The Longshu wuming lun 龍樹五明論 T1420 "identifies itself as the sole remaining fragment of an enormous text of some ten thousand scrolls". The text (T1420 21.967b) attributes itself to Aśvaghoṣa and Nāgārjuna. Young cites Strickmann (2002, 170), who speculates that the larger text was composed in northern China during the sixth century, following Osabe Kazuo‘s 長部和雄 suggestion that it is an excerpt from the Wuming lun 五明論 listed in the Sui-Tang Buddhist catalogues as a translation completed in 558 by Jñānabhadra and Jinayaśa at Poqie si 婆伽寺 in Chang'an.
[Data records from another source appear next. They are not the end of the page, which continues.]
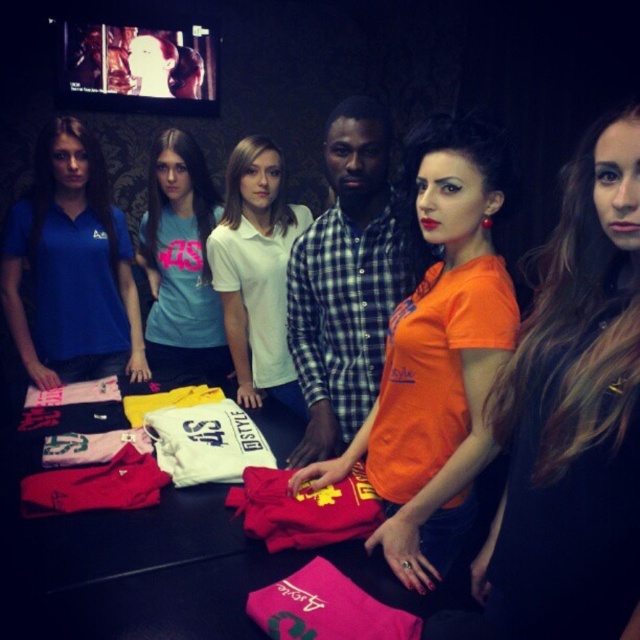
You are organizing a photo shoot and need to arrange the models in order from front to back based on their clothing. The checkered fabric shirt at center and the blue cotton polo shirt at left are two of the models. Which model should be placed first in the front row?

The checkered fabric shirt at center should be placed first in the front row because it is in front of the blue cotton polo shirt at left according to the description.

You are standing in the room and want to move from the point at coordinates point (579, 408) to the point at coordinates point (289, 257). Is the path between them clear?

The point (579, 408) is in front of point (289, 257), so the path between them is clear.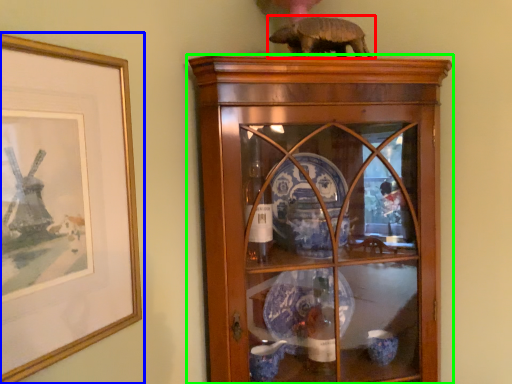
Question: Which object is the closest to the animal (highlighted by a red box)? Choose among these: picture frame (highlighted by a blue box) or shelf (highlighted by a green box).

Choices:
 (A) picture frame
 (B) shelf

Answer: (B)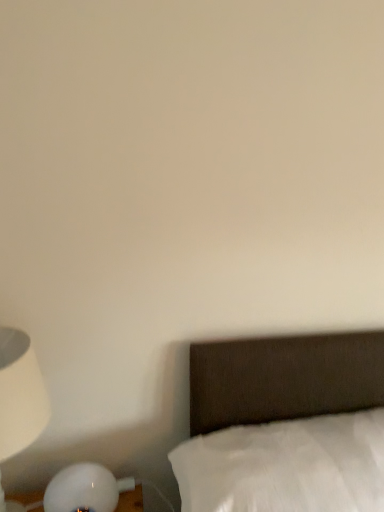
Question: Is white matte lamp at left far from white cotton bed at lower right?

Choices:
 (A) yes
 (B) no

Answer: (B)

Question: Does white matte lamp at left appear on the right side of white cotton bed at lower right?

Choices:
 (A) no
 (B) yes

Answer: (A)

Question: Is white matte lamp at left thinner than white cotton bed at lower right?

Choices:
 (A) yes
 (B) no

Answer: (A)

Question: From the image's perspective, is white matte lamp at left under white cotton bed at lower right?

Choices:
 (A) yes
 (B) no

Answer: (B)

Question: Can you confirm if white matte lamp at left is bigger than white cotton bed at lower right?

Choices:
 (A) yes
 (B) no

Answer: (B)

Question: From the image's perspective, does white matte lamp at left appear higher than white cotton bed at lower right?

Choices:
 (A) no
 (B) yes

Answer: (B)

Question: Can you confirm if white cotton bed at lower right is wider than white matte lamp at left?

Choices:
 (A) yes
 (B) no

Answer: (A)

Question: Is white cotton bed at lower right positioned beyond the bounds of white matte lamp at left?

Choices:
 (A) no
 (B) yes

Answer: (B)

Question: Is white cotton bed at lower right bigger than white matte lamp at left?

Choices:
 (A) no
 (B) yes

Answer: (B)

Question: Can you confirm if white cotton bed at lower right is thinner than white matte lamp at left?

Choices:
 (A) yes
 (B) no

Answer: (B)

Question: From a real-world perspective, is white cotton bed at lower right physically below white matte lamp at left?

Choices:
 (A) yes
 (B) no

Answer: (A)

Question: Is white cotton bed at lower right surrounding white matte lamp at left?

Choices:
 (A) no
 (B) yes

Answer: (A)

Question: Is white cotton bed at lower right taller or shorter than white matte lamp at left?

Choices:
 (A) short
 (B) tall

Answer: (A)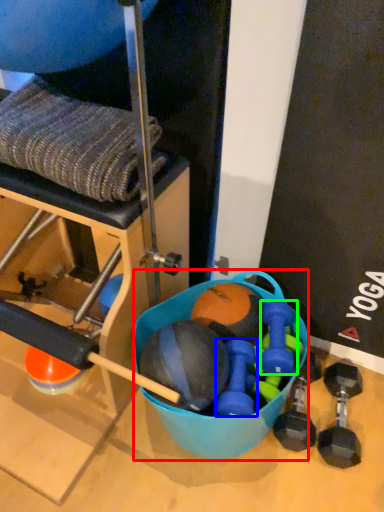
Question: Which object is the closest to the bowl (highlighted by a red box)? Choose among these: dumbbell (highlighted by a blue box) or dumbbell (highlighted by a green box).

Choices:
 (A) dumbbell
 (B) dumbbell

Answer: (A)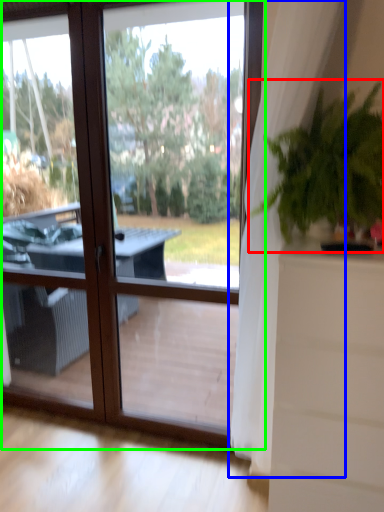
Question: Based on their relative distances, which object is nearer to houseplant (highlighted by a red box)? Choose from curtain (highlighted by a blue box) and window (highlighted by a green box).

Choices:
 (A) curtain
 (B) window

Answer: (A)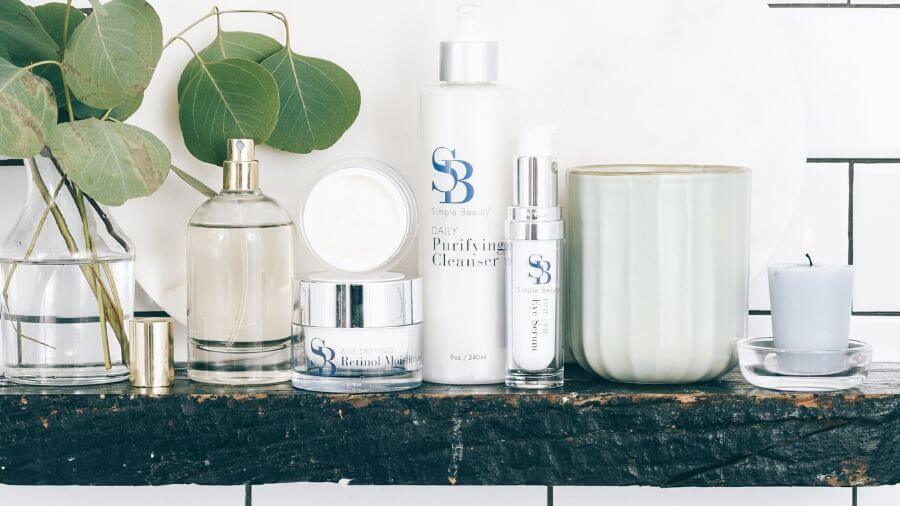
Identify the location of bottle. (249, 254), (475, 272), (380, 349), (517, 330).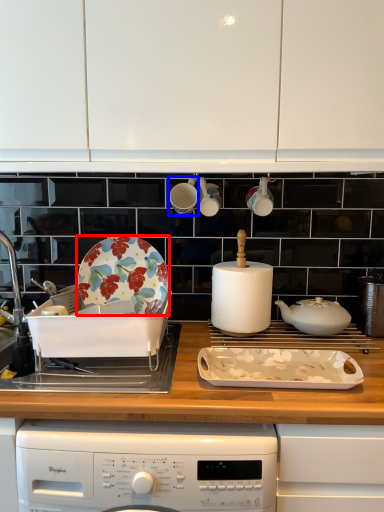
Question: Which object is further to the camera taking this photo, plate (highlighted by a red box) or appliance (highlighted by a blue box)?

Choices:
 (A) plate
 (B) appliance

Answer: (B)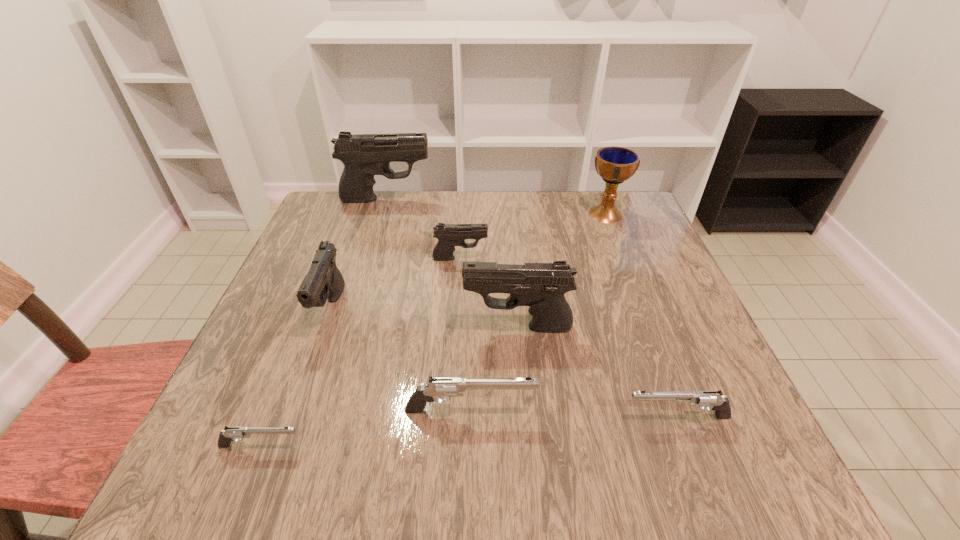
At what (x,y) coordinates should I click in order to perform the action: click on vacant space located on the front-facing side of the second silver pistol from left to right. Please return your answer as a coordinate pair (x, y). The width and height of the screenshot is (960, 540). Looking at the image, I should click on pos(673,410).

Locate an element on the screen. The height and width of the screenshot is (540, 960). free space located on the front-facing side of the sixth tallest pistol is located at coordinates (444, 417).

Find the location of a particular element. vacant space located on the front-facing side of the sixth tallest pistol is located at coordinates (421, 417).

This screenshot has width=960, height=540. What are the coordinates of `free location located on the front-facing side of the sixth tallest pistol` in the screenshot? It's located at (421, 417).

Find the location of a particular element. The image size is (960, 540). vacant space located on the front-facing side of the leftmost silver pistol is located at coordinates (499, 446).

The image size is (960, 540). Find the location of `pistol that is positioned at the far edge`. pistol that is positioned at the far edge is located at coordinates (364, 155).

At what (x,y) coordinates should I click in order to perform the action: click on chalice that is positioned at the far edge. Please return your answer as a coordinate pair (x, y). Looking at the image, I should click on (615, 165).

Where is `object present at the near edge`? object present at the near edge is located at coordinates (230, 434).

At what (x,y) coordinates should I click in order to perform the action: click on chalice at the right edge. Please return your answer as a coordinate pair (x, y). The width and height of the screenshot is (960, 540). Looking at the image, I should click on (615, 165).

The image size is (960, 540). Identify the location of pistol that is at the right edge. pyautogui.click(x=713, y=399).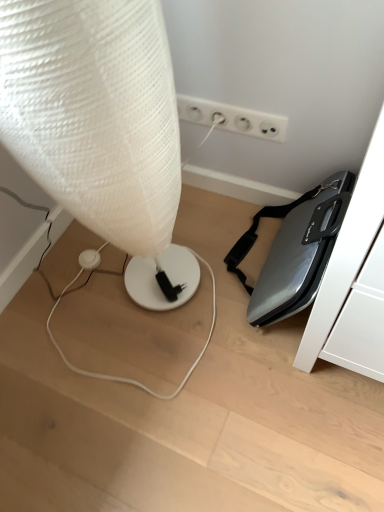
In order to click on free space to the left of white textured lamp at left in this screenshot , I will do click(55, 311).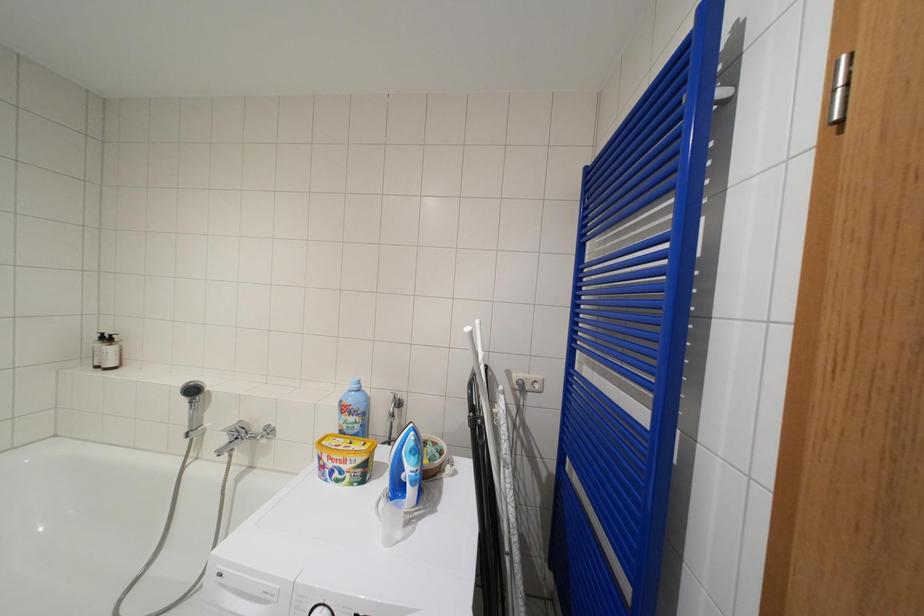
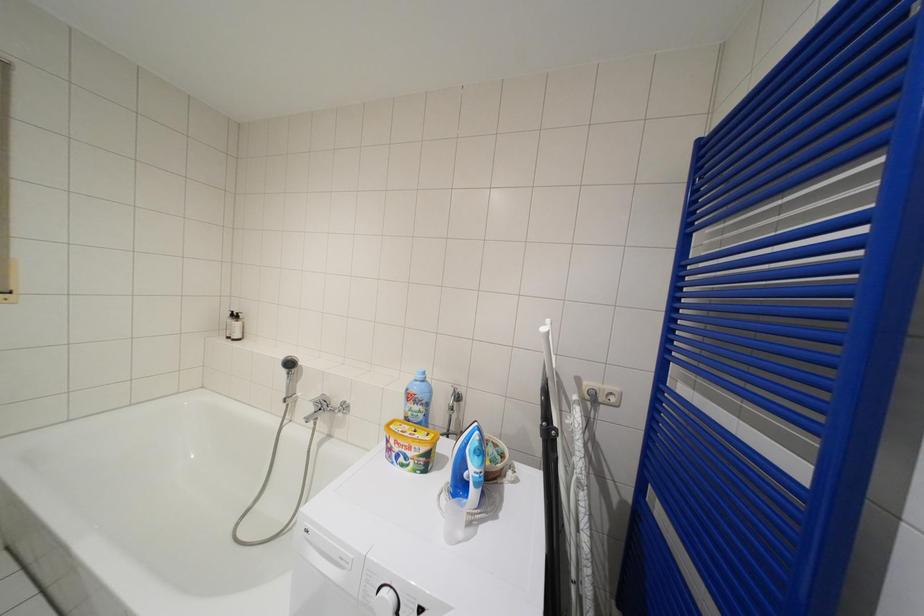
In a continuous first-person perspective shot, in which direction is the camera moving?

The cameraman walked toward left, forward.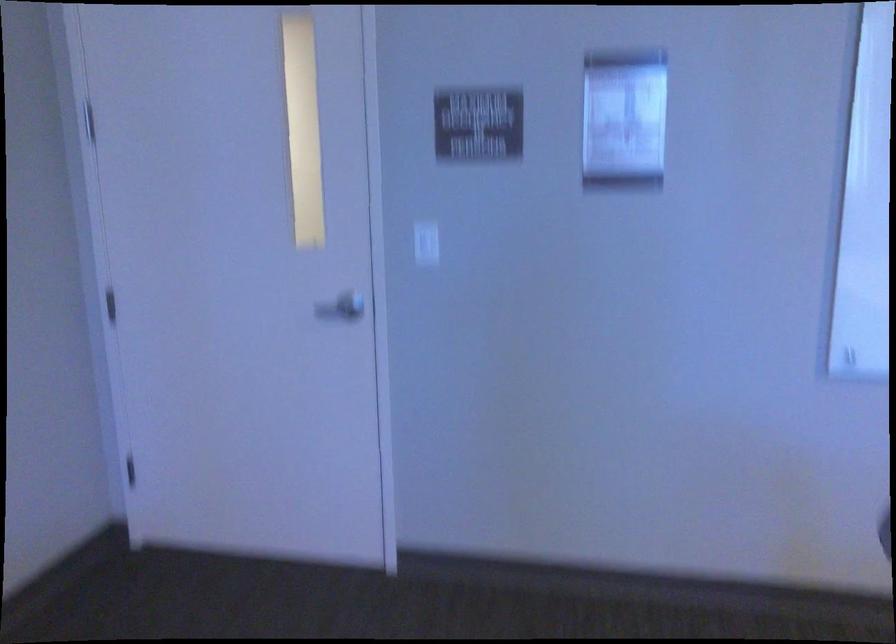
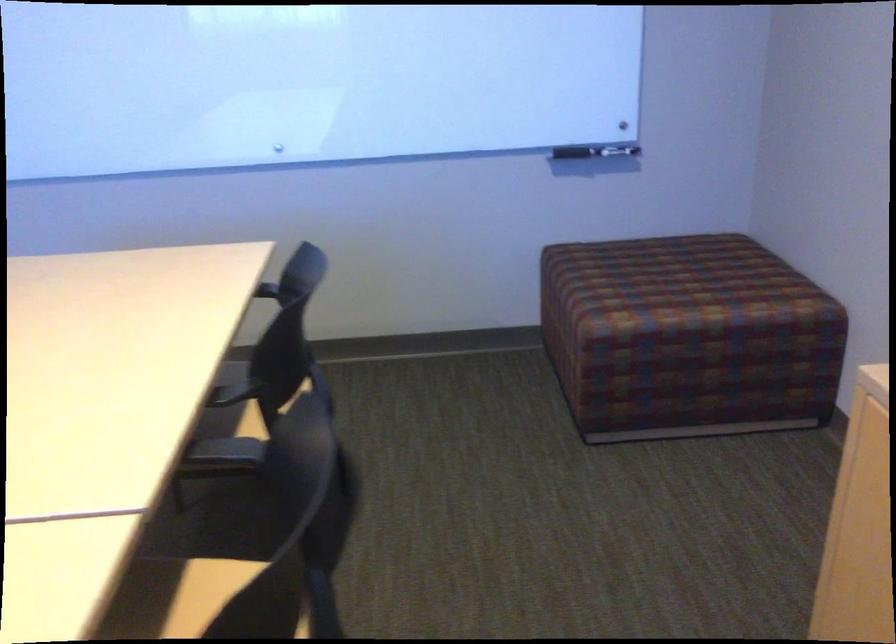
In a continuous first-person perspective shot, in which direction is the camera moving?

The cameraman moved toward right, backward.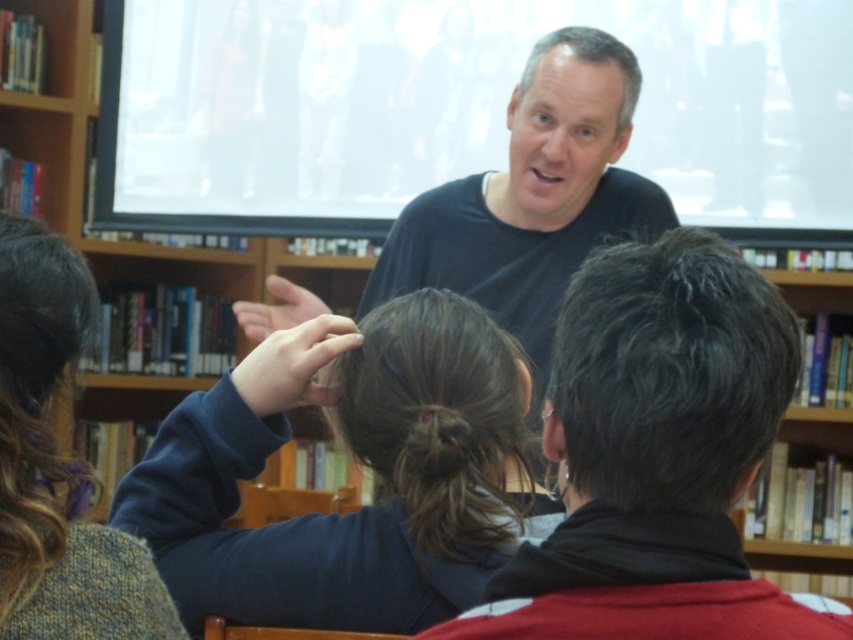
Question: Is dark blue sweater at center behind brown fuzzy hair at center?

Choices:
 (A) yes
 (B) no

Answer: (B)

Question: Is black matte shirt at center positioned in front of blonde curly hair at upper left?

Choices:
 (A) no
 (B) yes

Answer: (A)

Question: Can you confirm if brown fuzzy hair at center is positioned below blonde curly hair at upper left?

Choices:
 (A) yes
 (B) no

Answer: (A)

Question: Which point is farther to the camera?

Choices:
 (A) (138, 476)
 (B) (71, 460)
 (C) (625, 620)

Answer: (A)

Question: Which object is farther from the camera taking this photo?

Choices:
 (A) black matte shirt at center
 (B) knitted sweater at lower left

Answer: (A)

Question: Which point is closer to the camera?

Choices:
 (A) (436, 435)
 (B) (4, 515)
 (C) (592, 365)
 (D) (144, 625)

Answer: (C)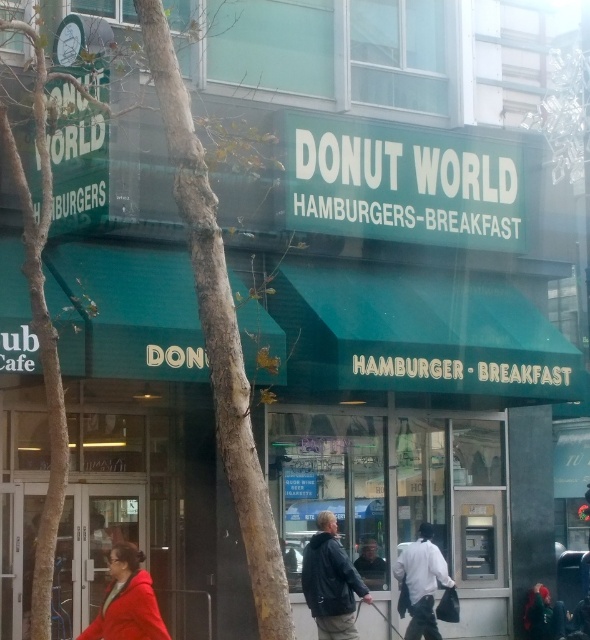
Question: Which of the following is the closest to the observer?

Choices:
 (A) (363, 547)
 (B) (336, 540)
 (C) (432, 529)
 (D) (93, 627)

Answer: (D)

Question: Is matte red coat at lower left further to camera compared to dark gray jacket at center?

Choices:
 (A) no
 (B) yes

Answer: (A)

Question: Which object appears closest to the camera in this image?

Choices:
 (A) leather jacket at center
 (B) white matte jacket at center

Answer: (A)

Question: Which object appears closest to the camera in this image?

Choices:
 (A) matte red coat at lower left
 (B) dark gray jacket at center

Answer: (A)

Question: Can you confirm if matte red coat at lower left is smaller than white matte jacket at center?

Choices:
 (A) no
 (B) yes

Answer: (B)

Question: Is leather jacket at center to the right of white matte jacket at center from the viewer's perspective?

Choices:
 (A) no
 (B) yes

Answer: (A)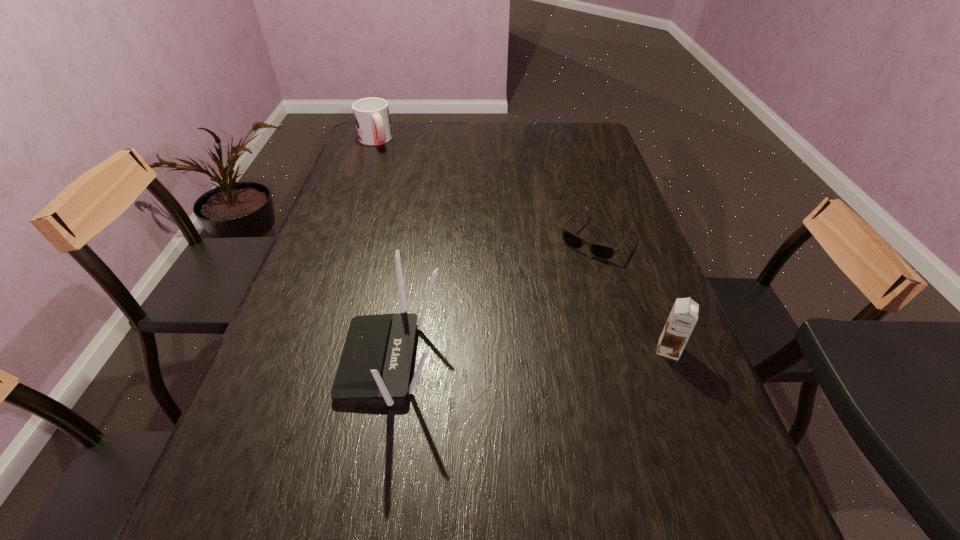
Where is `blank area in the image that satisfies the following two spatial constraints: 1. on the front side of the chocolate milk; 2. on the left side of the sunglasses`? The width and height of the screenshot is (960, 540). blank area in the image that satisfies the following two spatial constraints: 1. on the front side of the chocolate milk; 2. on the left side of the sunglasses is located at coordinates (630, 350).

Identify the location of free location that satisfies the following two spatial constraints: 1. on the front side of the sunglasses; 2. on the left side of the leftmost object. This screenshot has height=540, width=960. (339, 237).

Where is `free region that satisfies the following two spatial constraints: 1. on the front side of the router; 2. on the front-facing side of the farthest object`? Image resolution: width=960 pixels, height=540 pixels. free region that satisfies the following two spatial constraints: 1. on the front side of the router; 2. on the front-facing side of the farthest object is located at coordinates (295, 360).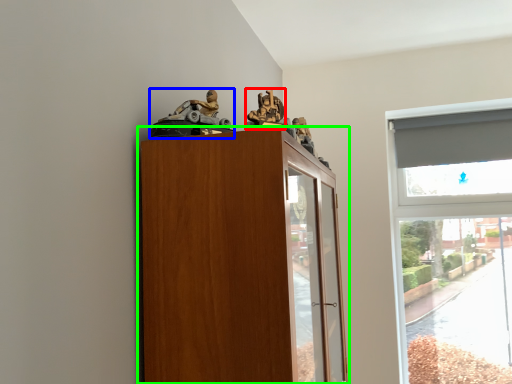
Question: Which object is positioned farthest from toy (highlighted by a red box)? Select from toy (highlighted by a blue box) and cupboard (highlighted by a green box).

Choices:
 (A) toy
 (B) cupboard

Answer: (B)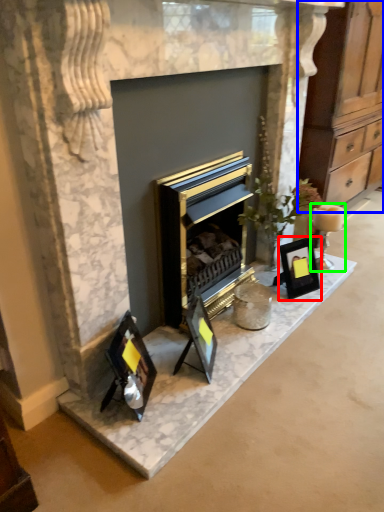
Question: Estimate the real-world distances between objects in this image. Which object is closer to picture frame (highlighted by a red box), dresser (highlighted by a blue box) or candle holder (highlighted by a green box)?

Young argues that T1420 was attributed to Aśvaghoṣa and Nāgārjuna during the mid-Tang dynasty, around the time that the Wuming lun and the Poluomen tianwen 婆羅門天文 went missing from the canon, namely the 8th or 9th century. The evidence supporting this conclusion is threefold: (1) In the Xin Huayan jing lun 新華嚴經論 T1739 by Li Tongxuan 李通玄 (ca. 635-730), there is a passing reference to Nagārjuna’s talismanic seals. (2) Like T1420, The Jinpiluo tongzi weide jing 金毘羅童子威德經 T1289, composed around the 8th-9th centuries, gives a similar portrayal of Nāgārjuna and Aśvaghoṣa prescribing ritual techniques. This may have prompted some editor to ascribe T1420 to the two (Young refers to Osabe 1982, 243). (3) The Wuming lun and Poluomen tianwen were often associated with the non-Buddhist forms of the “five sciences”. "It is not difficult to imagine" that in order to ensure their preservation, an anonymous editor made an excerpt from the Wuming lun and ascribed it to Nāgārjuna. Furthermore, "by the middle of the Tang, Nāgārjuna had become associated with broader canons of Buddhist spell-craft, and was incorporated into the lineage of the burgeoning Esoteric Buddhist tradition."